• _WORK REQUIRED_: Which of the lines below holds the string "Microcontroller"? Copy every line that does.

• _AVAILABLE RECORDS_:
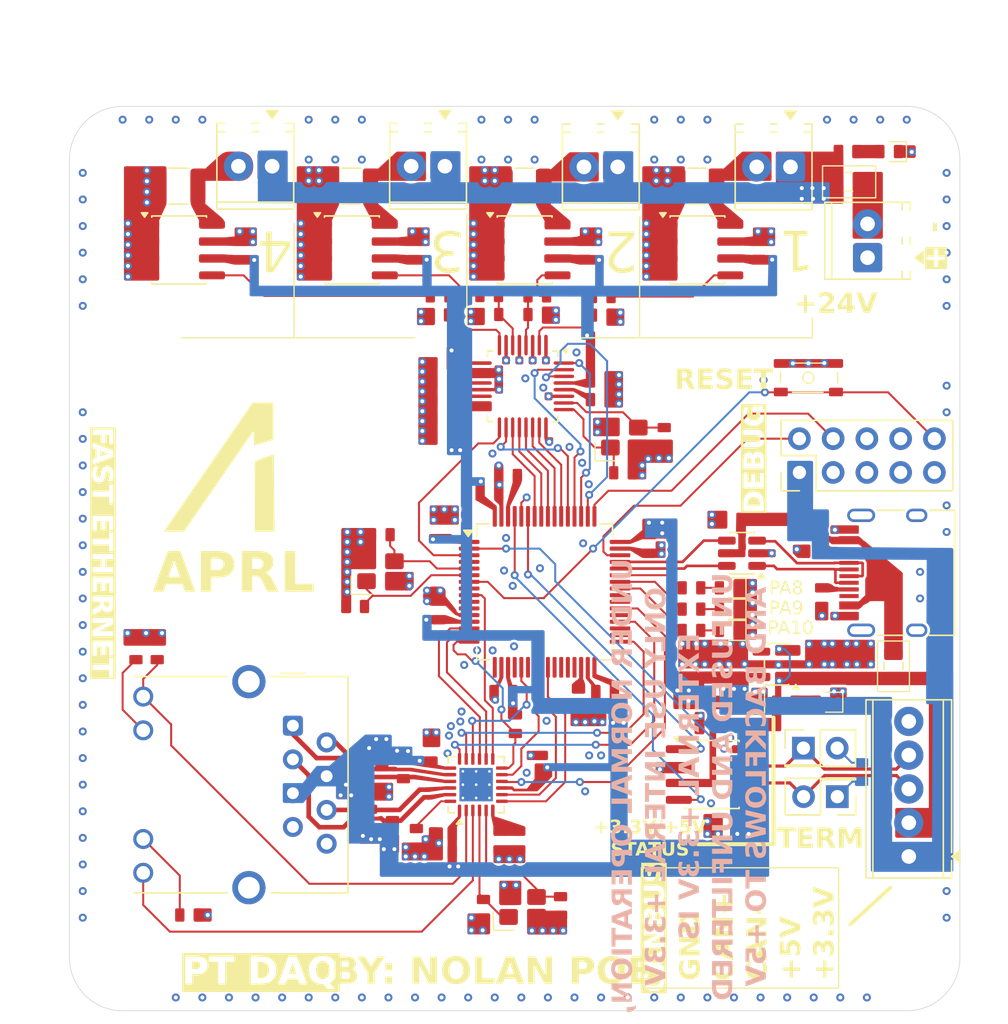
<source format=kicad_pcb>
(kicad_pcb
	(version 20241229)
	(generator "pcbnew")
	(generator_version "9.0")
	(general
		(thickness 1.6)
		(legacy_teardrops no)
	)
	(paper "USLetter")
	(title_block
		(title "PT DAQ")
		(date "2026-01-01")
		(rev "1A")
		(company "Aggie Propulsion and Rocketry Lab")
		(comment 1 "By: Nolan Poe")
		(comment 2 "Checked By: Daniel Fan")
	)
	(layers
		(0 "F.Cu" signal)
		(4 "In1.Cu" signal)
		(6 "In2.Cu" signal)
		(2 "B.Cu" signal)
		(9 "F.Adhes" user "F.Adhesive")
		(11 "B.Adhes" user "B.Adhesive")
		(13 "F.Paste" user)
		(15 "B.Paste" user)
		(5 "F.SilkS" user "F.Silkscreen")
		(7 "B.SilkS" user "B.Silkscreen")
		(1 "F.Mask" user)
		(3 "B.Mask" user)
		(17 "Dwgs.User" user "User.Drawings")
		(19 "Cmts.User" user "User.Comments")
		(21 "Eco1.User" user "User.Eco1")
		(23 "Eco2.User" user "User.Eco2")
		(25 "Edge.Cuts" user)
		(27 "Margin" user)
		(31 "F.CrtYd" user "F.Courtyard")
		(29 "B.CrtYd" user "B.Courtyard")
		(35 "F.Fab" user)
		(33 "B.Fab" user)
		(39 "User.1" user)
		(41 "User.2" user)
		(43 "User.3" user)
		(45 "User.4" user)
	)
	(setup
		(stackup
			(layer "F.SilkS"
				(type "Top Silk Screen")
			)
			(layer "F.Paste"
				(type "Top Solder Paste")
			)
			(layer "F.Mask"
				(type "Top Solder Mask")
				(thickness 0.01)
			)
			(layer "F.Cu"
				(type "copper")
				(thickness 0.035)
			)
			(layer "dielectric 1"
				(type "prepreg")
				(thickness 0.1)
				(material "FR4")
				(epsilon_r 4.5)
				(loss_tangent 0.02)
			)
			(layer "In1.Cu"
				(type "copper")
				(thickness 0.035)
			)
			(layer "dielectric 2"
				(type "core")
				(thickness 1.24)
				(material "FR4")
				(epsilon_r 4.5)
				(loss_tangent 0.02)
			)
			(layer "In2.Cu"
				(type "copper")
				(thickness 0.035)
			)
			(layer "dielectric 3"
				(type "prepreg")
				(thickness 0.1)
				(material "FR4")
				(epsilon_r 4.5)
				(loss_tangent 0.02)
			)
			(layer "B.Cu"
				(type "copper")
				(thickness 0.035)
			)
			(layer "B.Mask"
				(type "Bottom Solder Mask")
				(thickness 0.01)
			)
			(layer "B.Paste"
				(type "Bottom Solder Paste")
			)
			(layer "B.SilkS"
				(type "Bottom Silk Screen")
			)
			(copper_finish "None")
			(dielectric_constraints no)
		)
		(pad_to_mask_clearance 0)
		(allow_soldermask_bridges_in_footprints no)
		(tenting front back)
		(aux_axis_origin 97.6 73.325)
		(grid_origin 97.6 73.325)
		(pcbplotparams
			(layerselection 0x00000000_00000000_55555555_5755f5ff)
			(plot_on_all_layers_selection 0x00000000_00000000_00000000_00000000)
			(disableapertmacros no)
			(usegerberextensions no)
			(usegerberattributes yes)
			(usegerberadvancedattributes yes)
			(creategerberjobfile yes)
			(dashed_line_dash_ratio 12.000000)
			(dashed_line_gap_ratio 3.000000)
			(svgprecision 4)
			(plotframeref no)
			(mode 1)
			(useauxorigin no)
			(hpglpennumber 1)
			(hpglpenspeed 20)
			(hpglpendiameter 15.000000)
			(pdf_front_fp_property_popups yes)
			(pdf_back_fp_property_popups yes)
			(pdf_metadata yes)
			(pdf_single_document no)
			(dxfpolygonmode yes)
			(dxfimperialunits yes)
			(dxfusepcbnewfont yes)
			(psnegative no)
			(psa4output no)
			(plot_black_and_white yes)
			(sketchpadsonfab no)
			(plotpadnumbers no)
			(hidednponfab no)
			(sketchdnponfab yes)
			(crossoutdnponfab yes)
			(subtractmaskfromsilk no)
			(outputformat 1)
			(mirror no)
			(drillshape 1)
			(scaleselection 1)
			(outputdirectory "")
		)
	)
	(net 0 "")
	(net 1 "GND")
	(net 2 "+3.3V")
	(net 3 "+5V")
	(net 4 "Net-(C7-Pad1)")
	(net 5 "Net-(C9-Pad1)")
	(net 6 "Net-(U6-REFP)")
	(net 7 "+24V")
	(net 8 "Net-(U1-PH0)")
	(net 9 "Net-(U1-PH1)")
	(net 10 "Net-(U6-REFEXT)")
	(net 11 "Net-(U6-CAP)")
	(net 12 "Net-(U6-XTAL2)")
	(net 13 "unconnected-(J1-Pin_6-Pad6)")
	(net 14 "unconnected-(J1-Pin_8-Pad8)")
	(net 15 "unconnected-(J1-Pin_7-Pad7)")
	(net 16 "Net-(U6-XTAL1{slash}CLKIN)")
	(net 17 "Net-(U8-VBUS)")
	(net 18 "Net-(U10-XTAL1{slash}CLKIN)")
	(net 19 "Net-(U10-XTAL2)")
	(net 20 "Net-(U10-VDDCR)")
	(net 21 "Net-(D4-A)")
	(net 22 "ETH_MDIO")
	(net 23 "ETH_REF_CLK")
	(net 24 "unconnected-(U1-PA3-Pad17)")
	(net 25 "ETH_TX_EN")
	(net 26 "ETH_RXD0")
	(net 27 "FDCAN_STDBY")
	(net 28 "ETH_MDC")
	(net 29 "ETH_~{RST}")
	(net 30 "USB_D-")
	(net 31 "unconnected-(U1-PC9-Pad40)")
	(net 32 "unconnected-(U1-PC6-Pad37)")
	(net 33 "ETH_CRS_DV")
	(net 34 "FDCAN_TX")
	(net 35 "Net-(D5-A)")
	(net 36 "unconnected-(U1-PC15-Pad4)")
	(net 37 "ETH_TXD0")
	(net 38 "FDCAN_RX")
	(net 39 "ETH_TXD1")
	(net 40 "unconnected-(U1-PA4-Pad20)")
	(net 41 "unconnected-(U1-PA6-Pad22)")
	(net 42 "USB_D+")
	(net 43 "ETH_RXD1")
	(net 44 "unconnected-(U1-PC3-Pad11)")
	(net 45 "unconnected-(U1-PC0-Pad8)")
	(net 46 "unconnected-(U1-PB14-Pad35)")
	(net 47 "unconnected-(U1-PB13-Pad34)")
	(net 48 "unconnected-(U1-PC2-Pad10)")
	(net 49 "Net-(D6-A)")
	(net 50 "Net-(U10-RBIAS)")
	(net 51 "ETH_RXER")
	(net 52 "unconnected-(U1-PC8-Pad39)")
	(net 53 "unconnected-(U7-NC-Pad4)")
	(net 54 "Net-(J6-Pin_2)")
	(net 55 "unconnected-(J7-SBU1-PadA8)")
	(net 56 "Net-(J7-CC1)")
	(net 57 "unconnected-(J7-SBU2-PadB8)")
	(net 58 "Net-(J7-CC2)")
	(net 59 "Net-(J8-Pin_2)")
	(net 60 "Net-(J9-Pin_1)")
	(net 61 "Net-(J11-Pad11)")
	(net 62 "unconnected-(J11-NC-Pad7)")
	(net 63 "Net-(J11-Pad10)")
	(net 64 "unconnected-(U1-PB0-Pad26)")
	(net 65 "unconnected-(U1-PB10-Pad29)")
	(net 66 "unconnected-(U1-PB1-Pad27)")
	(net 67 "unconnected-(U1-PB2-Pad28)")
	(net 68 "Net-(D1-A)")
	(net 69 "Net-(D2-A)")
	(net 70 "Net-(D3-A)")
	(net 71 "Net-(R8-Pad1)")
	(net 72 "Net-(R9-Pad1)")
	(net 73 "Net-(R10-Pad1)")
	(net 74 "Net-(R11-Pad1)")
	(net 75 "/Analog/AIN1+")
	(net 76 "/Analog/AIN2+")
	(net 77 "/Analog/AIN3+")
	(net 78 "/Analog/AIN4+")
	(net 79 "/Microcontroller/SWCLK")
	(net 80 "/Microcontroller/SWDIO")
	(net 81 "/Microcontroller/~{RST}")
	(net 82 "Net-(J2-Pin_2)")
	(net 83 "Net-(J3-Pin_2)")
	(net 84 "Net-(J4-Pin_2)")
	(net 85 "Net-(J5-Pin_2)")
	(net 86 "/Microcontroller/USB_CONN_D-")
	(net 87 "/Microcontroller/USB_CONN_D+")
	(net 88 "/Connectivity/CAN+")
	(net 89 "/Connectivity/CAN-")
	(net 90 "/Connectivity/TX+")
	(net 91 "/Connectivity/LED2-INTSEL")
	(net 92 "/Connectivity/LED1-REGOFF")
	(net 93 "/Connectivity/TX-")
	(net 94 "/Connectivity/RX+")
	(net 95 "/Connectivity/RX-")
	(net 96 "/Microcontroller/USER_LED_1")
	(net 97 "/Microcontroller/USER_LED_2")
	(net 98 "/Microcontroller/USER_LED_3")
	(net 99 "~{CS}")
	(net 100 "~{DRDY}")
	(net 101 "M1")
	(net 102 "MOSI")
	(net 103 "~{ADC_RESET}")
	(net 104 "MISO")
	(net 105 "~{DONE}")
	(net 106 "M0")
	(net 107 "SCLK")
	(net 108 "M2")
	(footprint "aprlprints:C_0805-noct" (layer "F.Cu") (at 147.8 115.375 90))
	(footprint "Package_QFP:LQFP-64_10x10mm_P0.5mm" (layer "F.Cu") (at 133.35 109.825))
	(footprint "aprlprints:C_0603-noct" (layer "F.Cu") (at 131.4 128.525 -90))
	(footprint "aprlprints:C_0805-noct" (layer "F.Cu") (at 155.6 115.425 90))
	(footprint "aprlprints:LED_0603-noct" (layer "F.Cu") (at 147.2 111.125 180))
	(footprint "aprlprints:LED_0603-noct" (layer "F.Cu") (at 154.4875 118.125 180))
	(footprint "aprlprints:LED_0603-noct" (layer "F.Cu") (at 148.5975 118.145 180))
	(footprint "aprlprints:LED_0603-noct" (layer "F.Cu") (at 147.2 112.725 180))
	(footprint "aprlprints:R_0603-noct" (layer "F.Cu") (at 144.4 109.525 180))
	(footprint "aprlprints:C_0603-noct" (layer "F.Cu") (at 125.417162 89.002057 180))
	(footprint "aprlprints:C_0603-noct" (layer "F.Cu") (at 129.2 102.475))
	(footprint "aprlprints:APRL_Logo_2Layer-v1-noct" (layer "F.Cu") (at 110.45 101.2))
	(footprint "TerminalBlock_Phoenix:TerminalBlock_Phoenix_MPT-0,5-2-2.54_1x02_P2.54mm_Horizontal" (layer "F.Cu") (at 151.85 77.875 180))
	(footprint "aprlprints:SKRPANE010-noct" (layer "F.Cu") (at 153.2 93.725))
	(footprint "Package_SO:SOIC-8_3.9x4.9mm_P1.27mm" (layer "F.Cu") (at 145.925 123.56))
	(footprint "aprlprints:R_0603-noct" (layer "F.Cu") (at 104.2 114.225 90))
	(footprint "aprlprints:3225-4P-L-noct" (layer "F.Cu") (at 131.69 133.57))
	(footprint "TerminalBlock_Phoenix:TerminalBlock_Phoenix_MPT-0,5-2-2.54_1x02_P2.54mm_Horizontal" (layer "F.Cu") (at 138.85 77.875 180))
	(footprint "aprlprints:LED_0603-noct" (layer "F.Cu") (at 147.2 109.525 180))
	(footprint "aprlprints:C_0603-noct" (layer "F.Cu") (at 145.725 119.8 180))
	(footprint "aprlprints:C_0603-noct" (layer "F.Cu") (at 130.6 101.075 180))
	(footprint "aprlprints:R_0603-noct" (layer "F.Cu") (at 132.8 87.575 180))
	(footprint "aprlprints:R_0603-noct" (layer "F.Cu") (at 121.1 122.275 -90))
	(footprint "Package_SO:SOIC-8_3.9x4.9mm_P1.27mm" (layer "F.Cu") (at 105.85 84.125))
	(footprint "aprlprints:C_0603-noct" (layer "F.Cu") (at 147.4375 104.375 180))
	(footprint "aprlprints:C_0603-noct" (layer "F.Cu") (at 134.55 133.445 -90))
	(footprint "aprlprints:R_0603-noct" (layer "F.Cu") (at 145.71 118.145))
	(footprint "aprlprints:C_0603-noct" (layer "F.Cu") (at 141.2 106.225 -90))
	(footprint "aprlprints:C_0603-noct" (layer "F.Cu") (at 125.4 111.225 90))
	(footprint "aprlprints:C_0603-noct" (layer "F.Cu") (at 125.8 105.125 90))
	(footprint "Package_SO:SOIC-8_3.9x4.9mm_P1.27mm" (layer "F.Cu") (at 144.85 84.125))
	(footprint "libpt:QFP-32_5x5_Pitch0.5mm" (layer "F.Cu") (at 131.7 94.375 -90))
	(footprint "aprlprints:C_0603-noct" (layer "F.Cu") (at 139.25 100.875))
	(footprint "aprlprints:C_0603-noct" (layer "F.Cu") (at 125.7 129.425 180))
	(footprint "aprlprints:C_0603-noct" (layer "F.Cu") (at 130.25 117.325 180))
	(footprint "Package_SO:SOIC-8_3.9x4.9mm_P1.27mm" (layer "F.Cu") (at 118.85 84.125))
	(footprint "TerminalBlock_Phoenix:TerminalBlock_Phoenix_MPT-0,5-2-2.54_1x02_P2.54mm_Horizontal" (layer "F.Cu") (at 112.85 77.825 180))
	(footprint "aprlprints:R_0603-noct" (layer "F.Cu") (at 131.15 119.775 -90))
	(footprint "aprlprints:C_0603-noct" (layer "F.Cu") (at 129.2 88.975 180))
	(footprint "aprlprints:C_0603-noct" (layer "F.Cu") (at 125.65 92.675 180))
	(footprint "aprlprints:R_0603-noct" (layer "F.Cu") (at 122.725 123.175 -90))
	(footprint "aprlprints:C_0603-noct" (layer "F.Cu") (at 124.8 121.85 90))
	(footprint "aprlprints:R_0603-noct" (layer "F.Cu") (at 144.4 112.725 180))
	(footprint "aprlprints:R_0603-noct" (layer "F.Cu") (at 137.65 87.625 180))
	(footprint "Package_TO_SOT_SMD:SOT-23-6" (layer "F.Cu") (at 148.2 106.925 180))
	(footprint "aprlprints:C_0603-noct"
		(layer "F.Cu")
		(uuid "5699abb4-068d-4e50-9822-def9db733bde")
		(at 125.7 128.025 180)
		(property "Reference" "C40"
			(at 0 -1.4 180)
			(unlocked yes)
			(layer "F.SilkS")
			(hide yes)
			(uuid "af901ffb-5305-4c16-8a44-d4733426aa1d")
			(effects
				(font
					(size 1 1)
					(thickness 0.1)
				)
			)
		)
		(property "Value" "100nF"
			(at 0 1 180)
			(unlocked yes)
			(layer "F.Fab")
			(uuid "de458cb0-137d-457a-8c9b-531448f1ec0c")
			(effects
				(font
					(size 1 1)
					(thickness 0.15)
				)
			)
		)
		(property "Datasheet" "~"
			(at 0 0 180)
			(unlocked yes)
			(layer "F.Fab")
			(hide yes)
			(uuid "5e0a06f8-4d00-4ce7-a1c5-c69e4f9109a4")
			(effects
				(font
					(size 1 1)
					(thickness 0.15)
				)
			)
		)
		(property "Description" "Unpolarized capacitor, small symbol"
			(at 0 0 180)
			(unlocked yes)
			(layer "F.Fab")
			(hide yes)
			(uuid "108ce3eb-f5df-4359-ab8f-033fdf7d821c")
			(effects
				(font
					(size 1 1)
					(thickness 0.15)
				)
			)
		)
		(property "LCSC" "C1525"
			(at 0 0 180)
			(unlocked yes)
			(layer "F.Fab")
			(hide yes)
			(uuid "eab30abe-3a26-4dcb-bb0a-4b402e7d2ade")
			(effects
				(font
					(size 1 1)
					(thickness 0.15)
				)
			)
		)
		(property
... [1099411 chars truncated]
</source>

• _RESULT_:
	(net 79 "/Microcontroller/SWCLK")
	(net 80 "/Microcontroller/SWDIO")
	(net 81 "/Microcontroller/~{RST}")
	(net 86 "/Microcontroller/USB_CONN_D-")
	(net 87 "/Microcontroller/USB_CONN_D+")
	(net 96 "/Microcontroller/USER_LED_1")
	(net 97 "/Microcontroller/USER_LED_2")
	(net 98 "/Microcontroller/USER_LED_3")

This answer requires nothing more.